Even though these two films are from different regions, they are interconnected and resonate with one another, and offer a critical reflection on traumatic history. Wounds and nightmares are not easy to deal with. They will continue to haunt the modern world, the world that emphasizes moving forward. But how do we stride? Because the past has the power both to confine the present, and make the present bewildering for us to think about.
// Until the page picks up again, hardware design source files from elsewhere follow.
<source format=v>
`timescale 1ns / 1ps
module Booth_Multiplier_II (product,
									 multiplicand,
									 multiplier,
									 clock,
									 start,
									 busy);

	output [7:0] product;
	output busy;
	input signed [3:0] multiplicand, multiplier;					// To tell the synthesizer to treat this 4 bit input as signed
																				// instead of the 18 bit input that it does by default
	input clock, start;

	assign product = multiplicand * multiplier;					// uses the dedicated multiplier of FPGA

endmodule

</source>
Past/Ghost with permanent hierarchical power, situated transcendent animism, and a god-like ghost transforms into a nation state. Hyper-royalism has metamorphosed into believing in a government, coup leader, or nation-state. This transcendent ghost seems to be what these two films inquire about and challenge. At the same time, these two films illuminate us with the multiplicity of feral ghosts, the ghosts of lost ancestors, indigenous spirits, and the ghosts of disappearances enforced by the state. Both films invite us to think about the potential horizontal meshwork of revolutionaries via entering into the abyss of (bad) dreams by watching these two films. Because we wake up for a chance to dream, and then we dream for the upcoming awakening. Yet we watch films to awaken once again.

Footnote
[1] David Graeber, Marshall Sahlins (2017). On Kings. HAU.
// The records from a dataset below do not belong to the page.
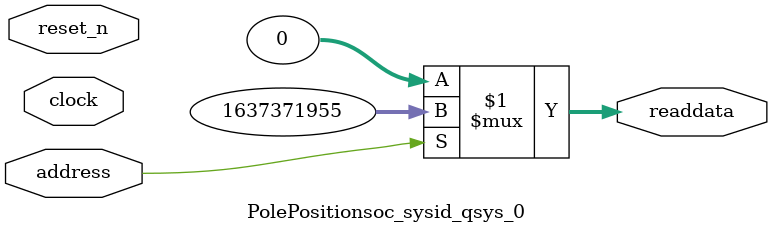
<source format=v>



// synthesis translate_off
`timescale 1ns / 1ps
// synthesis translate_on

// turn off superfluous verilog processor warnings 
// altera message_level Level1 
// altera message_off 10034 10035 10036 10037 10230 10240 10030 

module PolePositionsoc_sysid_qsys_0 (
               // inputs:
                address,
                clock,
                reset_n,

               // outputs:
                readdata
             )
;

  output  [ 31: 0] readdata;
  input            address;
  input            clock;
  input            reset_n;

  wire    [ 31: 0] readdata;
  //control_slave, which is an e_avalon_slave
  assign readdata = address ? 1637371955 : 0;

endmodule



</source>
[2] Sutayut Osornprasop (2007). “Amidst the Heat of the Cold War in Asia: Thailand and the American Secret War in Indochina (1960–74)”.
[3] Nattapoll Chaiching (2009). “Thai politics in Phibun´s government under the U.S. world order (1948-1957)”.
[4] Maurizio Peleggi (2016), “Excavating Southeast Asia’s prehistory in the Cold War: American archaeology in neocolonial Thailand”.
[5] Sango Aunakul (2021). Northeastern Economic Corridor: NeEC - Bioeconomy Seminar.
[6] Pattana Kitiarsa (2005).“Beyond Syncretism: Hybridization of Popular Religion in Contemporary Thailand”. Journal of Southeast Asian Studies, Volume 36, Issue 03, October 2005, pp461-487 DOI: 10.1017/S0022463405000251, Published online: 08 September 2005.
[7] Yukti Mukdawijitra (2014). Tai Dam History. Office of Contemporary Art and Culture, Ministry of culture.
[8] Andrew Alan Johnson (2020), Mekong Dreaming: Life and Death Along a Changing River. Duke University Press Books.
[9] Sopranzetti, Claudio (2019-10-17), "Mass politics and the Red Shirts 1", Routledge Handbook of Contemporary Thailand, Abingdon, Oxon ; New York, NY : Routledge, 2020.: Routledge, pp156–164.
[10] Kaewmala, Asian Voices (February 2, 2012). "Thailand: Ignorance, fury and blind faith in the wrath against Nitirat" (News & blogging). Asian Correspondent. Bristol, England: Hybrid News Limited. AP. Retrieved May 13, 2012.
[11] Forsythe, Michael (July 14, 2015). "Taiwan Turns Light on 1947 Slaughter by Chiang Kai-shek's Troops". The New York Times.
[12] Rungtip Janthanakul (2020). “The Change of Political and Economic Identity of Taiwan and the Effects on International Relations (1988 - 2018)”. Journal of Humanities and Social Sciences Vol.17 No.1 (2021): January-June 2021.
[13] Albert Min-Shan Ko (2014). Early Austronesians: Into and Out Of Taiwan. The American Journal of Human Genetics 94, 426–436, March 6, 2014
[14] Thomas J. Shattuck (2019). Transitional Justice in Taiwan: A Belated Reckoning with the White Terror.